Feeling sheepish

The responsibilities of acquiring a new family

Posted by Fitheach on Sun 05 April 2020

I went for a walk along a forestry style track, yesterday. Ahead of me was a ewe, with two lambs. The ewe felt nervous about my approach, and started to trot away from me. The lambs were, of course, following her closely. However, the sheep didn't trot away uphill or downhill. Instead, they continued along the track. I also continued along the track. All of us walked in this procession for some time. As the sheep were moving faster, they increased the distance between us. In a short space of time, I could see the sheep about 1000m ahead of me.

Where's mum? A very young lamb, lying low, by the side of the track.

From that distance it looked like there was only one lamb, but I couldn't be certain. I didn't give it any more thought. I continued my walk along the track. It was then that I suddenly noticed a wee white bundle, lying by the side of the track. It was one of the twin lambs I had disturbed earlier. I took a couple of photos (including the one above) and moved on for a short distance. I stood for a few moments, and considered how far away the mother ewe and twin sibling were from this other lamb. I took another few steps along the track, but stopped rather quickly as I felt something touching my legs. It was the lamb. I walked on for a few seconds more. Yet again the lamb followed me, and then nudged my legs. I repeated the exercise, and so did the lamb.

Oh, merciful heavens! In the few seconds it took me to take the photographs, the lamb had imprinted itself on me. The mother ewe and other lamb were still visible, so I decided to test the situation by walking back in the opposite direction. The lamb followed me. I was in a right pickle. As cute as the lamb was, I didn't want to be responsible for a young life. I had to reunite the mother and lamb.

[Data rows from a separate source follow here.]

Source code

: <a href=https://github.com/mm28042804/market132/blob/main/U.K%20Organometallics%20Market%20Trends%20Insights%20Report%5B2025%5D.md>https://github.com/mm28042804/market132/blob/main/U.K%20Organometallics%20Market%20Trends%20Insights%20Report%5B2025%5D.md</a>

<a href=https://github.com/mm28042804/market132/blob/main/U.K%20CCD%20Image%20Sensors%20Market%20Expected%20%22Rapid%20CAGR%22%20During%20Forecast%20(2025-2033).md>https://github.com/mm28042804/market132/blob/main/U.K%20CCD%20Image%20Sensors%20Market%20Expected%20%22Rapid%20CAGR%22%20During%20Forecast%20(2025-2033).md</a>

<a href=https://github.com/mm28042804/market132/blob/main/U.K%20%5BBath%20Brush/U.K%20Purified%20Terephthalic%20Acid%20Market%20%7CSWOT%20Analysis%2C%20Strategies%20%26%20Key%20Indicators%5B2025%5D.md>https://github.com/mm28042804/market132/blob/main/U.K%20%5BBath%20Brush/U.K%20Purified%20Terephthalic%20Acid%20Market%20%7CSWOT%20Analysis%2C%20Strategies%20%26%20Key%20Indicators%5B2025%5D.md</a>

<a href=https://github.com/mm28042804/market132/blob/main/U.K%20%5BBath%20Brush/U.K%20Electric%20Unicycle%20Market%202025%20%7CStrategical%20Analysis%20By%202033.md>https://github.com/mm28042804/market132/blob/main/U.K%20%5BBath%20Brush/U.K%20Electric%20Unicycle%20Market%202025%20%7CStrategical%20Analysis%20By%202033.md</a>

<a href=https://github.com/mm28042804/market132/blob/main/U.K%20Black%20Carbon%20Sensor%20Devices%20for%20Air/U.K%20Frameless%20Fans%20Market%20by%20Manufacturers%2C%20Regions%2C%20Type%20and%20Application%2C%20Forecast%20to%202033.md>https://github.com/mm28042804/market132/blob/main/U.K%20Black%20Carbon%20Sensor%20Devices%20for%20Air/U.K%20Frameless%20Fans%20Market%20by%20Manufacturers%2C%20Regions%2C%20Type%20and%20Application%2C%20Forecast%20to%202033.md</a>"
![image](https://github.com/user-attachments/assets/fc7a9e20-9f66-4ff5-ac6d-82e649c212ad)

The mother ewe, and the twin sibling lamb.

By this time the ewe and lamb had moved uphill from the track, but were still visible. I was worried that the mother was so spooked by my appearance that she might not come back for her other lamb. I decided I needed to bring them together. My plan was to get behind, and above, the ewe and lamb, and drive them back to the solitary lamb. I had to do this quickly as the mother was still moving away from me. I started to jog along the track. My heart nearly broke as I looked back and saw my new charge trying to keep up with me. The wee spindly legs were doing their best to stay with me. Thankfully, after a short while the solitary lamb gave up, and lay down on the track.

I increased my jogging speed, I had to overtake the other two sheep. I managed to overtake the sheep in one plane, I now needed to jog up the very steep hill to get above them. This was hard work. After scrambling and slipping, puffing and panting, I managed to also get above them. I stopped for a few moments to enjoy the view, and congratulate myself on achieving the first part of my plan. I started to move down the hill at an angle towards the ewe and lamb. They were driven ahead of me at the same angle. Yes! It was working. After a short while the two sheep rejoined the track, and, to my great relief, started to walk towards the solitary lamb. Just a few minutes later and all three were reunited. I was so happy. My ever so brief period of parental responsibility was over. I wasn't going to take any chances and moved uphill so as not to disturb the family unit again. I got back to the car a little more tired than usual, and also a little emotional. I will miss "my" wee lamb. Those few seconds of him nuzzling my legs and running after me affected my emotions.